== Exercise instructions ==
Look in the material below for the line with "focal_35mm: 36" and the line with "exposure_s: 1/160", then set down exactly those two lines and all lines between, nothing more.

== The input ==
◇ ◇ ◇ ◇ ◇

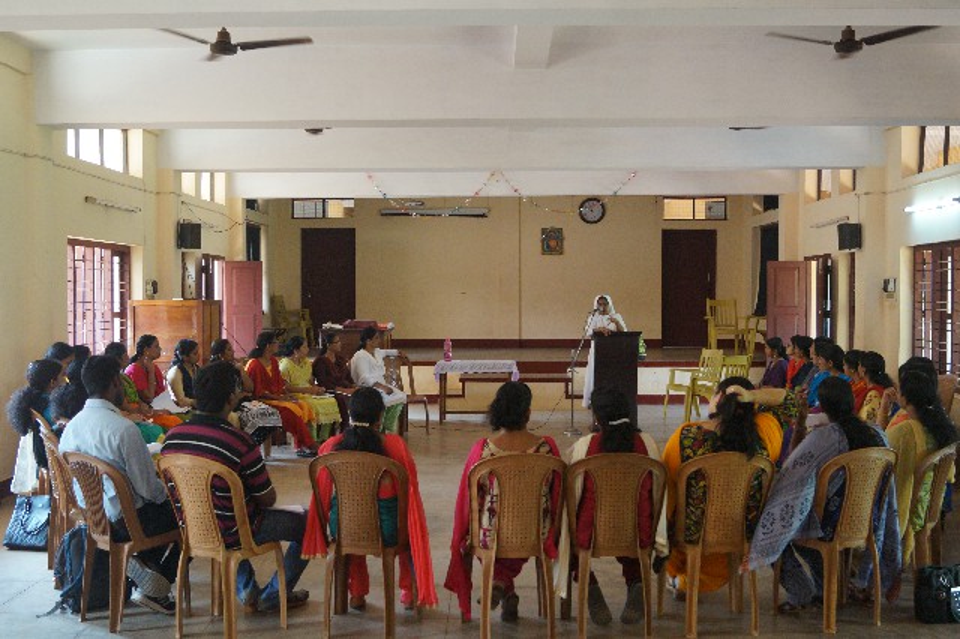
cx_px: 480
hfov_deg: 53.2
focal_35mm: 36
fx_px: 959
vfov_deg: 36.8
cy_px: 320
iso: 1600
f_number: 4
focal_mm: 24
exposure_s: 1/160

◇ ◇ ◇ ◇ ◇

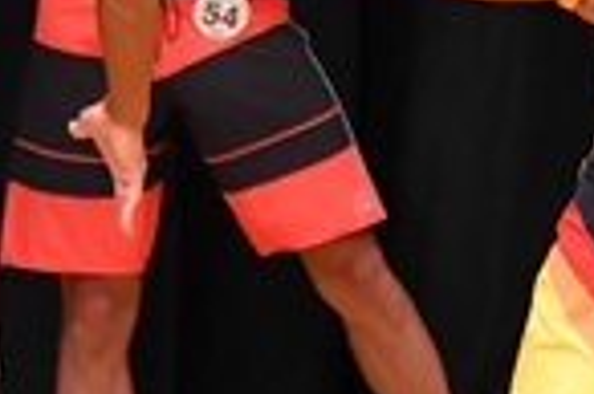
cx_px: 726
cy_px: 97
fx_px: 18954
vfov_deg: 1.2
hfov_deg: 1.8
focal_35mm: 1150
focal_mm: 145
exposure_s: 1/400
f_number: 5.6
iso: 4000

◇ ◇ ◇ ◇ ◇

== Task answer ==
focal_35mm: 36
fx_px: 959
vfov_deg: 36.8
cy_px: 320
iso: 1600
f_number: 4
focal_mm: 24
exposure_s: 1/160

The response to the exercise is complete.